A severe storm system pummelled Australia's eastern city of Brisbane on Sunday, leading to evacuations, power cuts and school closures as the death toll from accompanying flash floods climbed to seven.
More than 1,400 homes in the capital of Queensland were at risk of flooding while more than 28,000 homes were without power across the state, as pristine beaches on the Gold and Sunshine coasts, which are key tourist attractions, all closed.
Lord Mayor of Brisbane, Adrian Schrinner, described the weather system as a "rain bomb above south-east Queensland".
Queensland Premier Annastacia Palaszczuk pleaded with people living in Brisbane to stay home as the weather system moved south into major residential areas.
"We never expected this rain," she said. "This rain bomb is just really, you know, it's unrelenting ... It's just coming down in buckets."
The Australian Bureau of Meteorology has issued flood warnings for vast parts of Queensland and northern New South Wales, with more than 300 millimetres falling in some areas in the past 24 hours.
More than 100 schools across south-east Queensland will be closed on Monday. State rescue services said they received 100 requests an hour for help in recent days.
Among the people killed in the flooding were a 34-year-old man who tried to swim to safety after the waters submerged his car, and another whose vehicle was swept away in the neighbouring state of New South Wales. Police continue to search for a man in his 70s who fell into the Brisbane River on Friday.

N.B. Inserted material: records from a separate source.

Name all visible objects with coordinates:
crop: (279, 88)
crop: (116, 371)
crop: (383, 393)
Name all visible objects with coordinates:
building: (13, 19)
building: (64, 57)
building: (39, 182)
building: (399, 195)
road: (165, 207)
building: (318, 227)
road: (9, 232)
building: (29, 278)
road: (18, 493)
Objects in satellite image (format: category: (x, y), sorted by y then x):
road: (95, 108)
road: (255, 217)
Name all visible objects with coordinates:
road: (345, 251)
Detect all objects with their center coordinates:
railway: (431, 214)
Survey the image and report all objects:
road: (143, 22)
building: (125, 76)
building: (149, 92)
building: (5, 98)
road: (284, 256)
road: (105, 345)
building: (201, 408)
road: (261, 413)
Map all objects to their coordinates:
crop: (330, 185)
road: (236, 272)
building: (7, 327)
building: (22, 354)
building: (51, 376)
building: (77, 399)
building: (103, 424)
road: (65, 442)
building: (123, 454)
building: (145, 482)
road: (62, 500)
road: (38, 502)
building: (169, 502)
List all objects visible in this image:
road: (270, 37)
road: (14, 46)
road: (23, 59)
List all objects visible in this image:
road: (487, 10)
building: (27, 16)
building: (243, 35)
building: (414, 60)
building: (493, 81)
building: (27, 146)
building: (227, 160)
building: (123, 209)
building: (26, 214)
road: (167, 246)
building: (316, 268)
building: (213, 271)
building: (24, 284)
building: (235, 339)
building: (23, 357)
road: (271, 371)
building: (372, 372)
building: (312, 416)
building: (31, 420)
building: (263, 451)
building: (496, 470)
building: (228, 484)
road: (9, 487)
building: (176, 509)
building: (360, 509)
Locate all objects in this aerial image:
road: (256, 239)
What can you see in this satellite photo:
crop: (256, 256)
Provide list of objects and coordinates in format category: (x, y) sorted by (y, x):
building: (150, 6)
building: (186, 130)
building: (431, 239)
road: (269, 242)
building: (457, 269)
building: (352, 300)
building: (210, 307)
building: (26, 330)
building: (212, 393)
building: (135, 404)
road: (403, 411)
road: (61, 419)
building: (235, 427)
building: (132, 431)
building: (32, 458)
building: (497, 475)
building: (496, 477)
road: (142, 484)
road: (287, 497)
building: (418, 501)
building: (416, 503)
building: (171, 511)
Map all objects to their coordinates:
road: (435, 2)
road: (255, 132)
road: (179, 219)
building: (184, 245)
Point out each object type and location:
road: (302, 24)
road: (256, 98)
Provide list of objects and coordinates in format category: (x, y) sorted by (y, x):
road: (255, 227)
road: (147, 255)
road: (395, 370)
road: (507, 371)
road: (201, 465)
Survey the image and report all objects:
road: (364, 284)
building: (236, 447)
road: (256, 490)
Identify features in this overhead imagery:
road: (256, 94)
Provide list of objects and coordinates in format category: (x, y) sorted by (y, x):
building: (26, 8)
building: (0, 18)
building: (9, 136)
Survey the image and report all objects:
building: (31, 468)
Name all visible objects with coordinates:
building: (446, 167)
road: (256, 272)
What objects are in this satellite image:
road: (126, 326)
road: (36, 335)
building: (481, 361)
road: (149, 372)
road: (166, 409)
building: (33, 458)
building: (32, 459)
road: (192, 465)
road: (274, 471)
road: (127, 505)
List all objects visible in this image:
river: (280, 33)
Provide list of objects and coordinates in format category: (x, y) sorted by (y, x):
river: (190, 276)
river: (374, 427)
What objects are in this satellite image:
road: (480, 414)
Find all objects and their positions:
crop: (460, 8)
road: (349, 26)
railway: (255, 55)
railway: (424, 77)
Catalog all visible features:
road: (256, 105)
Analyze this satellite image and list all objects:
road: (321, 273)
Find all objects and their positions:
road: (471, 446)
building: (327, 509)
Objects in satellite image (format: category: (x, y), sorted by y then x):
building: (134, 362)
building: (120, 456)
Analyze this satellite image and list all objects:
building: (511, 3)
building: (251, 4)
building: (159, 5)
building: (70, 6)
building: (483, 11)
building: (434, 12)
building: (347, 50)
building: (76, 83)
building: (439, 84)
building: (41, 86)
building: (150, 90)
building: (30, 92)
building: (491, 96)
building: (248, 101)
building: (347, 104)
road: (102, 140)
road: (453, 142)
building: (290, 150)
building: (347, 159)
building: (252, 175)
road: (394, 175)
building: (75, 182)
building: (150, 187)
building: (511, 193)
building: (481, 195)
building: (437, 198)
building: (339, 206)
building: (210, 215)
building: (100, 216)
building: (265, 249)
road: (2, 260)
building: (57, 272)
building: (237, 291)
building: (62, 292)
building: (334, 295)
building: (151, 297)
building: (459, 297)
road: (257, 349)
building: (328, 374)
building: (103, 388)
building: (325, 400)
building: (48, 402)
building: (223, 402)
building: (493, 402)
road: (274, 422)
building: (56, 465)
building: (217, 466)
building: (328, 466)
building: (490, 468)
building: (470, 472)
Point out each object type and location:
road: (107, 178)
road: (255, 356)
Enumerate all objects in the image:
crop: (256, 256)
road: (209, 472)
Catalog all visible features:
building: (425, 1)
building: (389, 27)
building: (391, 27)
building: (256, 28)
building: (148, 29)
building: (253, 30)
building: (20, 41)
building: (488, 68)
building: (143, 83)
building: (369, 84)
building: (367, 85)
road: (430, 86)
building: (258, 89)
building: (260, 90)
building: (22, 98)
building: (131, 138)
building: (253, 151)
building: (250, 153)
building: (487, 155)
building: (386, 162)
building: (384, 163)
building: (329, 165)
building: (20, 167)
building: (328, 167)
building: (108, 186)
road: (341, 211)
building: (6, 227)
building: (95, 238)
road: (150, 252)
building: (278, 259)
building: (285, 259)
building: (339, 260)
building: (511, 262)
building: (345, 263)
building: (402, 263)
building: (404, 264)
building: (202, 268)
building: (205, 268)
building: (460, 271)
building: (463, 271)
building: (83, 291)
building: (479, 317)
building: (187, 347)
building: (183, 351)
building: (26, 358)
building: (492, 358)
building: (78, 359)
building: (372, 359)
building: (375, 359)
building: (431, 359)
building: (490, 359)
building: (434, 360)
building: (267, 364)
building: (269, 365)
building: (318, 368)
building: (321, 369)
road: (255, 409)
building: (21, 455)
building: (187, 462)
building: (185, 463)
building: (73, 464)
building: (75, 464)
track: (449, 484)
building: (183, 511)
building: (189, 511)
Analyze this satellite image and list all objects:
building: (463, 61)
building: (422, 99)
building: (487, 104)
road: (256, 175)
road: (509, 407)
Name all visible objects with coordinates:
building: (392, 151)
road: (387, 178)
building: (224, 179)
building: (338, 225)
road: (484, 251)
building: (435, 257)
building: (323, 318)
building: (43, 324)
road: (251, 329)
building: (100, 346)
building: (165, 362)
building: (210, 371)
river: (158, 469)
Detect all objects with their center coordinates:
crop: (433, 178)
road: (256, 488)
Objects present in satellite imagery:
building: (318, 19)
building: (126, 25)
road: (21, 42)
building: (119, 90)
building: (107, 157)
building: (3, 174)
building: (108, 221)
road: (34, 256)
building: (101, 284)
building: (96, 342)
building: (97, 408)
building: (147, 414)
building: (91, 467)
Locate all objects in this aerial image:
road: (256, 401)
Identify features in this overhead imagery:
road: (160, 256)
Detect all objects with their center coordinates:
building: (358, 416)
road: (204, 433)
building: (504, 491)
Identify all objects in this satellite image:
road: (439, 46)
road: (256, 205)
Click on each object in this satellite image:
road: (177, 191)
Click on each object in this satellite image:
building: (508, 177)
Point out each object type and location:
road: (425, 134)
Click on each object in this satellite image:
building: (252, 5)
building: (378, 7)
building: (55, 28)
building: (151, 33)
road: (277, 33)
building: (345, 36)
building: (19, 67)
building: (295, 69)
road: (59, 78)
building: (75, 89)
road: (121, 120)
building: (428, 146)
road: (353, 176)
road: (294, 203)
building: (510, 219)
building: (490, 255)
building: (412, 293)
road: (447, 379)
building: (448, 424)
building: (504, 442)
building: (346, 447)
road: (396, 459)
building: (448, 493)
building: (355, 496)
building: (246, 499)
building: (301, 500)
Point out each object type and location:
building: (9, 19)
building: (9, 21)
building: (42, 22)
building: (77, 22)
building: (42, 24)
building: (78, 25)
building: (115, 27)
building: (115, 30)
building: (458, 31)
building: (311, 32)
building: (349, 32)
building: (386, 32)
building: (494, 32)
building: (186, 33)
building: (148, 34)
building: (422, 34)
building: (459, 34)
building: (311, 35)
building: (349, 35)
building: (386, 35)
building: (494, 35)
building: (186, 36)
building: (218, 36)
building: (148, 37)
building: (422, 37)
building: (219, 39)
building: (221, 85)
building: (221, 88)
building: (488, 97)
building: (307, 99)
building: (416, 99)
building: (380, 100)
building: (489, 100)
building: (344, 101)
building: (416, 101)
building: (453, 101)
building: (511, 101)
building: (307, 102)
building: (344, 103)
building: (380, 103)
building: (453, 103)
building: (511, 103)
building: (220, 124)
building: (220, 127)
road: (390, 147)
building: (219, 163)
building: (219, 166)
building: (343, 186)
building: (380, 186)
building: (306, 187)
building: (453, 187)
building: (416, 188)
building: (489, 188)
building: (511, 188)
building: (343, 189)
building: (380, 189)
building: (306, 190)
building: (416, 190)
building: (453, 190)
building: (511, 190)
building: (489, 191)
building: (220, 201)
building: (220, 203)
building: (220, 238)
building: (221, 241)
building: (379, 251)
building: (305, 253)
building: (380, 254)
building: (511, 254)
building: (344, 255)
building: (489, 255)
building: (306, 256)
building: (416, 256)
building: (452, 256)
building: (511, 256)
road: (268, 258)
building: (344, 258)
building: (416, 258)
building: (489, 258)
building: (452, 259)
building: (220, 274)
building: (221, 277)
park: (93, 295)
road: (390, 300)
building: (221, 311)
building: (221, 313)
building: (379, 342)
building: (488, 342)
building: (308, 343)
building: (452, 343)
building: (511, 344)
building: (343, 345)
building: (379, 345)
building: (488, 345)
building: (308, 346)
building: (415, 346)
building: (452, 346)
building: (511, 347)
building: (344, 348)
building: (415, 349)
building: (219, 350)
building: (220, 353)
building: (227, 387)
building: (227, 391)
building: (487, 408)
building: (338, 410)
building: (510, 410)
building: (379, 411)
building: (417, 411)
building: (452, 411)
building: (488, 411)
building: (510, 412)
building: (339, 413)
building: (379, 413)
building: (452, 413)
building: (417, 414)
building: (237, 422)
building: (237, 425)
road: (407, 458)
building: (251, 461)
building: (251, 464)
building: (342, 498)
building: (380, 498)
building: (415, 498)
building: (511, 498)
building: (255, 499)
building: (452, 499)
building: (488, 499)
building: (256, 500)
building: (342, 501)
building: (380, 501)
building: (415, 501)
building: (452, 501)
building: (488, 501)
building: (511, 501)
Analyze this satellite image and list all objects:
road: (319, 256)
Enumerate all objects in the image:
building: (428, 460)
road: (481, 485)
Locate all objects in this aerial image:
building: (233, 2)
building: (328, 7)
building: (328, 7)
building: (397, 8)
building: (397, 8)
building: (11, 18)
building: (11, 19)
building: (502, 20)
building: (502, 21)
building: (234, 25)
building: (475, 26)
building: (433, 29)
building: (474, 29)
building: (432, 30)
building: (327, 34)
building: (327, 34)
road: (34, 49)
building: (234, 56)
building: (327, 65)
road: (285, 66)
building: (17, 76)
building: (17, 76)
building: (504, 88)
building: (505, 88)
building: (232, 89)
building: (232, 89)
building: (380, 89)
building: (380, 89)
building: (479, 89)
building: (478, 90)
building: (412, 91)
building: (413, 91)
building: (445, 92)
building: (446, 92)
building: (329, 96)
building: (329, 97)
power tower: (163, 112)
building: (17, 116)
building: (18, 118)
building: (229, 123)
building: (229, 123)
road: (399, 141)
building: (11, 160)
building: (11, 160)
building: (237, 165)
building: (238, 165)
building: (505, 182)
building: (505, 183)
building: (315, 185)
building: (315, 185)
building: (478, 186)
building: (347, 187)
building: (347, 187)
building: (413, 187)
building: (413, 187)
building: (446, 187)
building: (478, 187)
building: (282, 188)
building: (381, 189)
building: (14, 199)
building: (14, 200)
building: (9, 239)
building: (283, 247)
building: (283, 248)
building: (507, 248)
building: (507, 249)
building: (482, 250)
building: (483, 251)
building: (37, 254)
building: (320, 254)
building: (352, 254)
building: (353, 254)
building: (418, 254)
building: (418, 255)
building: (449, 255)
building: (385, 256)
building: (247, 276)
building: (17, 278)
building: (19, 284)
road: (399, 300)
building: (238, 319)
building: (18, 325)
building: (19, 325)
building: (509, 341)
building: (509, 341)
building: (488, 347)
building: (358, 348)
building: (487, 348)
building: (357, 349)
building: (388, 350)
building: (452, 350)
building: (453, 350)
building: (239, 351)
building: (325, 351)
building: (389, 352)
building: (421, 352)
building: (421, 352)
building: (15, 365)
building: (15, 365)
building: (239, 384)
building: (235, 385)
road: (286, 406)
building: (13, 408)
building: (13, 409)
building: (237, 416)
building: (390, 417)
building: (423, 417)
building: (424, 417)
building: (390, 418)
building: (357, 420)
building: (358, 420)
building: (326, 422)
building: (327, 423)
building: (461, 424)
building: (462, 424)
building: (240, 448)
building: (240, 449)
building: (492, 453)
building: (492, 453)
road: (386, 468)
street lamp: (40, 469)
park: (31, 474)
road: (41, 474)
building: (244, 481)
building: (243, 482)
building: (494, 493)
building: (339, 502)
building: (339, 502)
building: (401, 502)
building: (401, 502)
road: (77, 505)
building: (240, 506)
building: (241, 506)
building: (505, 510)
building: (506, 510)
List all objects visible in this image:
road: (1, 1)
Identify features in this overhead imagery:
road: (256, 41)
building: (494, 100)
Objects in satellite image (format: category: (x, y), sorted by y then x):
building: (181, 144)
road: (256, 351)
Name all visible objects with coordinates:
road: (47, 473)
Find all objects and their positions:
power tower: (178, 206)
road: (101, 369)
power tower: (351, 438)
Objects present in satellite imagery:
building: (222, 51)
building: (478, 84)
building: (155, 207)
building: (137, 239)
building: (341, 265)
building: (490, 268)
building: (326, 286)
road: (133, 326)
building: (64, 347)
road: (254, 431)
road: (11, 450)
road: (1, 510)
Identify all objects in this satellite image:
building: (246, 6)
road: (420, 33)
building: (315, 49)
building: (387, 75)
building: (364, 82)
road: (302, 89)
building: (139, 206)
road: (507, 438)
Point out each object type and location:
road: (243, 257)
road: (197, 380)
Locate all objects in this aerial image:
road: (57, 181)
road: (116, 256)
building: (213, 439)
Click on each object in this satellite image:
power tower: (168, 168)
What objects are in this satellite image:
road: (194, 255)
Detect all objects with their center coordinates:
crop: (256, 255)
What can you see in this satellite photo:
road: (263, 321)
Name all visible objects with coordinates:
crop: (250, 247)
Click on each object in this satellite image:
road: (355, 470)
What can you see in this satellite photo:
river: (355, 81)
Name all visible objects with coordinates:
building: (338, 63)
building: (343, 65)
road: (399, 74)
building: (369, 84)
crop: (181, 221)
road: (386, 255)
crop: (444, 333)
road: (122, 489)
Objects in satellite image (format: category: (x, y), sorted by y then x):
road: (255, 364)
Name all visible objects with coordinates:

About 700 people were asked to leave the city of Gympie in Queensland on Saturday after the Mary River system surged beyond 22.06 metres to create the town's worst flood since the 1880s.
Huge downpours have battered eastern Australia for the better part of a week. Meteorologists said the deluge and thunderstorms would continue through Monday, before starting to ease off in Queensland, but moving south to New South Wales, where some communities at risk in its north-east have been told to leave.
The risk of riverine and flash flooding was "very real over coming days", said Steph Cooke, the Emergency Services Minister in New South Wales.